- Request:
Reproduce the data below word for word, leaving out the pictures.

===== Data for processing =====

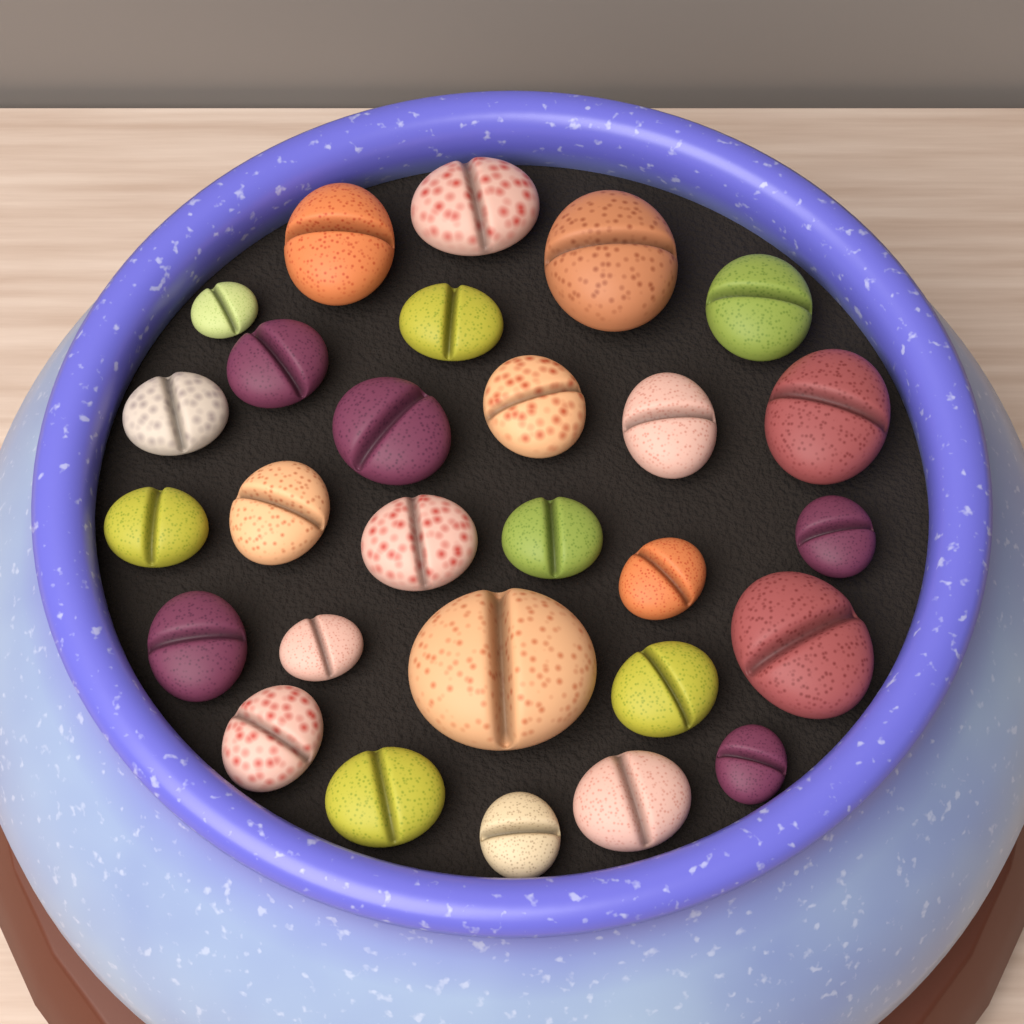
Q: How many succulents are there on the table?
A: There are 28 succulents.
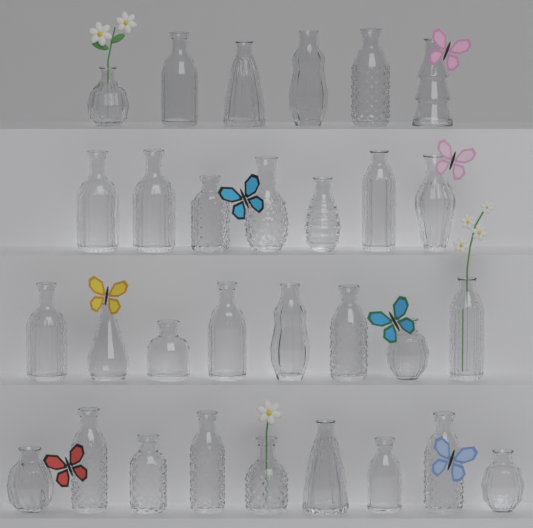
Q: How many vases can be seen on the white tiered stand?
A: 30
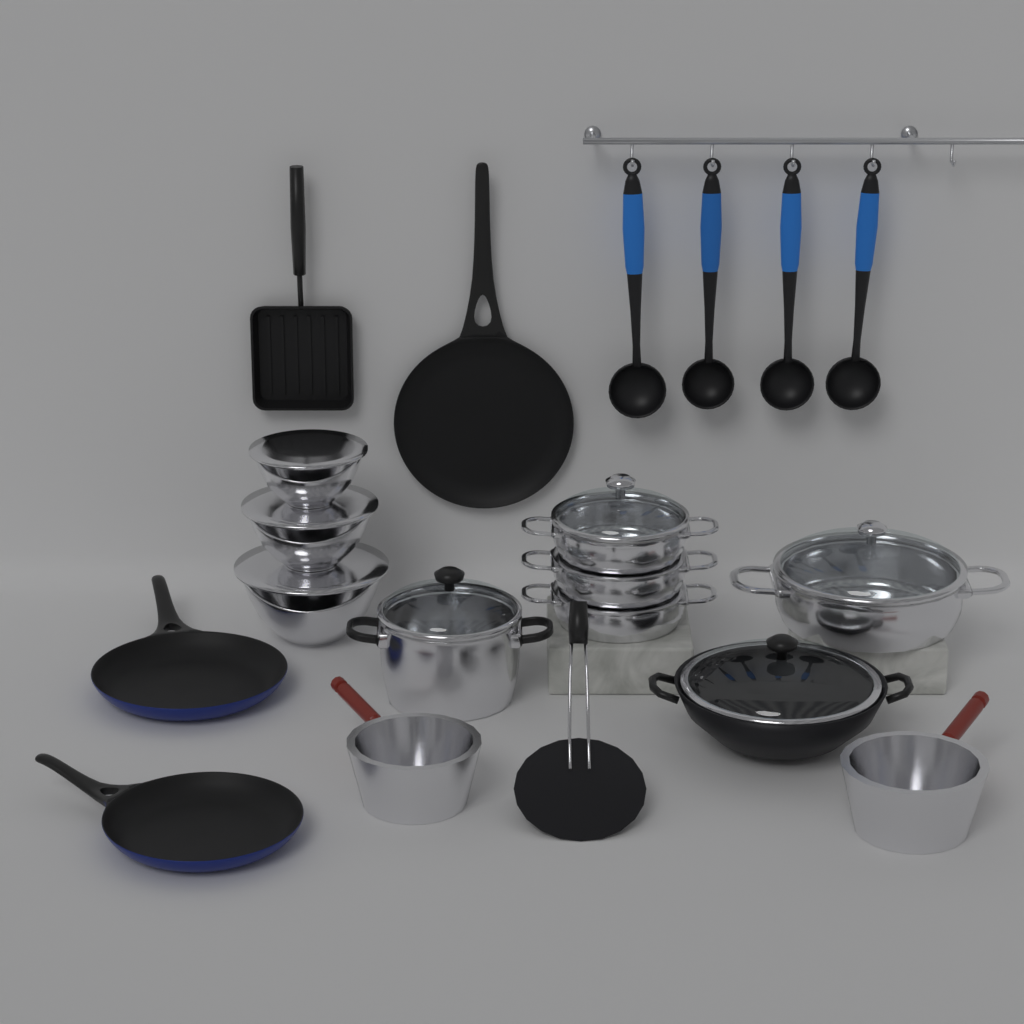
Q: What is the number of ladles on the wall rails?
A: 4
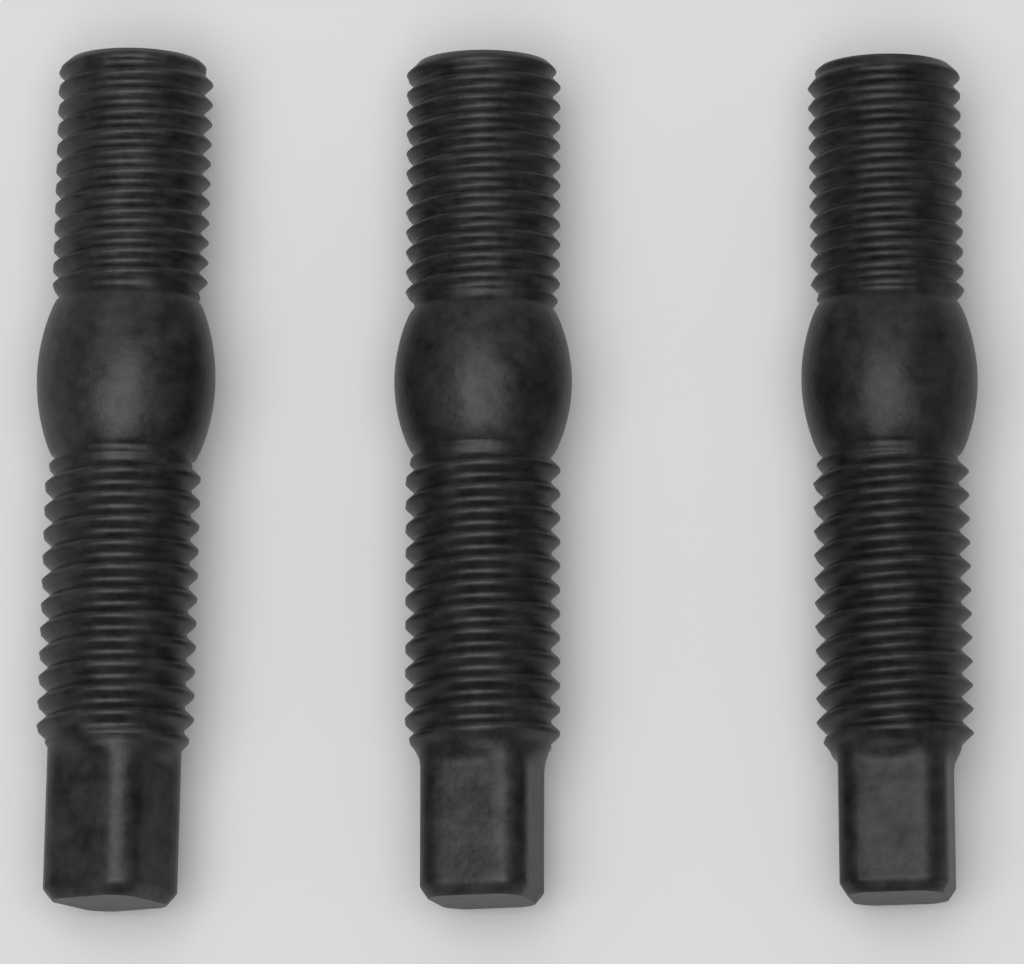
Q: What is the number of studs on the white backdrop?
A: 3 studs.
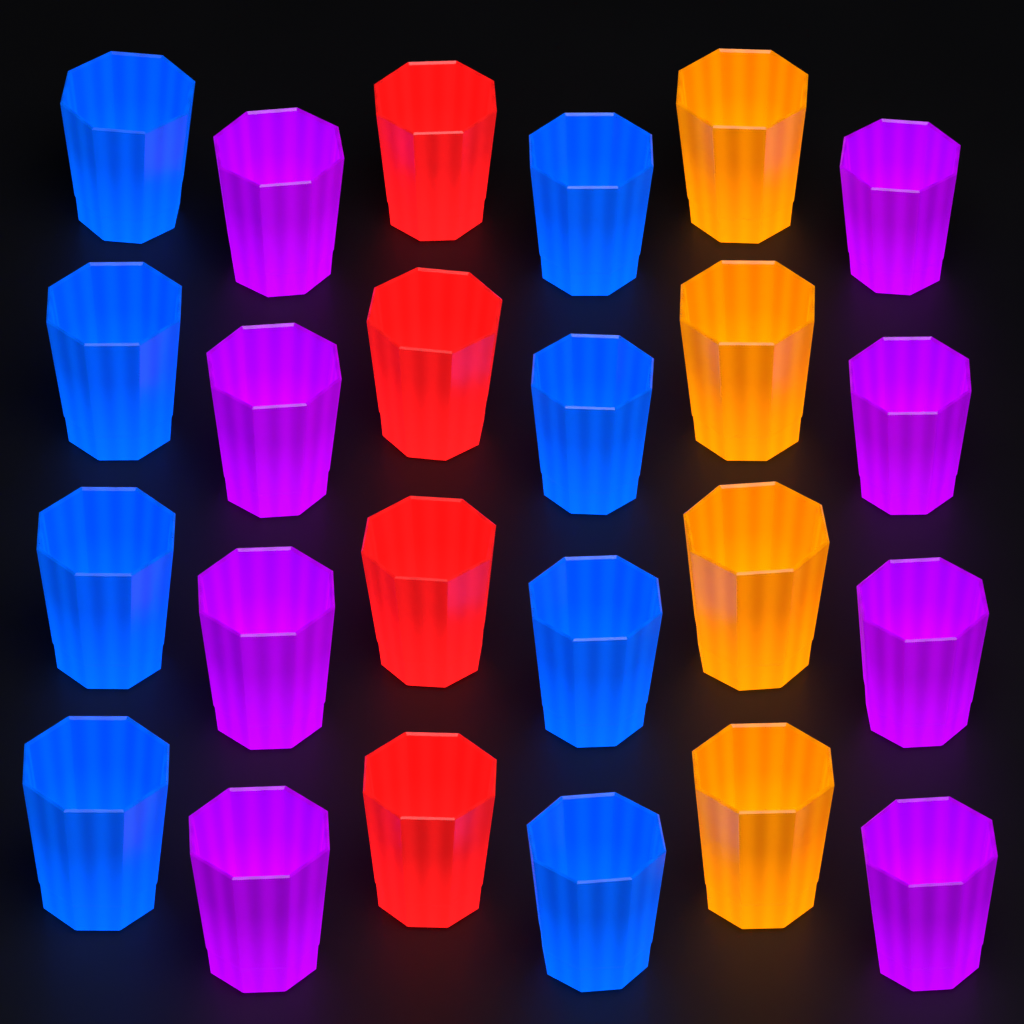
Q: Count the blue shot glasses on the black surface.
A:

=====

- Final result:
Q: How many succulents are there on the table?
A: There are 28 succulents.
Q: How many vases can be seen on the white tiered stand?
A: 30
Q: What is the number of ladles on the wall rails?
A: 4
Q: What is the number of studs on the white backdrop?
A: 3 studs.
Q: Count the blue shot glasses on the black surface.
A:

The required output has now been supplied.